One of the aspects of sponsoring someone on a family-based green card application is complying with the financial sponsorship requirements. If you are sponsoring someone for a family-based green card (U.S. lawful permanent residence), in order to petition for a person to obtain their lawful permanent status, an Affidavit of Support is required. This is done to secure that if the immigrant applies for certain public benefits, you agree to repay those benefits. The financial portions of the document require the sponsor to fill in information about wages, assets and other forms of income. There is a financial threshold for each sponsor based upon the amount of people living in the household and other individuals sponsored. In order to determine how much money must be used for the sponsorship, you can look at the I-864 P for each set of circumstances. Sometimes, the sponsor’s income is insufficient, so another sponsor, or perhaps more than one additional sponsor, is required. This can make a case more complicated and cause United States Citizenship and Immigration Services (USCIS) or Department of State (DOS) to ask more questions about the case. It is important to note that even if the sponsor’s income and assets are lower than the Poverty Guidelines demand, he or she must sign an Affidavit of Support. This is true even where a joint sponsor is required in a case.

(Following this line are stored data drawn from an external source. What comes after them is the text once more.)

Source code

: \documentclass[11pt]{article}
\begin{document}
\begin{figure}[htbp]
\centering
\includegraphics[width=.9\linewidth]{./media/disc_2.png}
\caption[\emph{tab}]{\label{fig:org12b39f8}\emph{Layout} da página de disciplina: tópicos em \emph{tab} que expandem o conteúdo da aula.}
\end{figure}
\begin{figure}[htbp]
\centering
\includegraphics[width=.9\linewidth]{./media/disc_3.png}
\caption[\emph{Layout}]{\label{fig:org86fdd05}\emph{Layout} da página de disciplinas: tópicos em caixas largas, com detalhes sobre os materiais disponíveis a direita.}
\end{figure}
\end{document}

The Form I-864 Affidavit of Support is a legally enforceable contract, meaning that either the government or the sponsored immigrant can take the sponsor to court if the sponsor fails to provide adequate support to the immigrant. If sued, the government will seek sufficient assets to reimburse any public agencies that provided public benefits to the immigrant.
The sponsor’s responsibility under the I-864 contract lasts until the immigrant becomes a U.S. citizen; has earned 40 quarters of work, which is approximately 10 years; dies; or permanently leaves the United States. If the immigrant has worked in lawful status and earned work credits before applying for the green card, such work credits can count toward the 40 quarters. In the event of divorce, the sponsor remains responsible for the immigrant, as well as any joint sponsor. Moreover, the affidavit of support can be used as an alimony tool or count towards a settlement in a divorce proceeding.
In order to qualify as the sponsor, the person must satisfy the following requirements:
- A U.S. citizen, national, or permanent resident
- At least 18 years of age
- Live in the United States or a U.S. territory or possession
Where the case is being prepared for consular filing, or the immigrant and/or sponsor reside overseas, the consulate may require proof that sponsor show that this is a temporary absence abroad, that the sponsor has maintained ties to the U.S., and that he or she intends to reestablish domicile there no later than the date that the immigrant is admitted as a permanent resident.
Finally, for sponsors who fail to honor their obligations under an I-864, there can be fines imposed. If for example, a sponsor, moves without providing an updated address via I-865 within 30 days of moving, there can be fines between $250 and $5,000 imposed.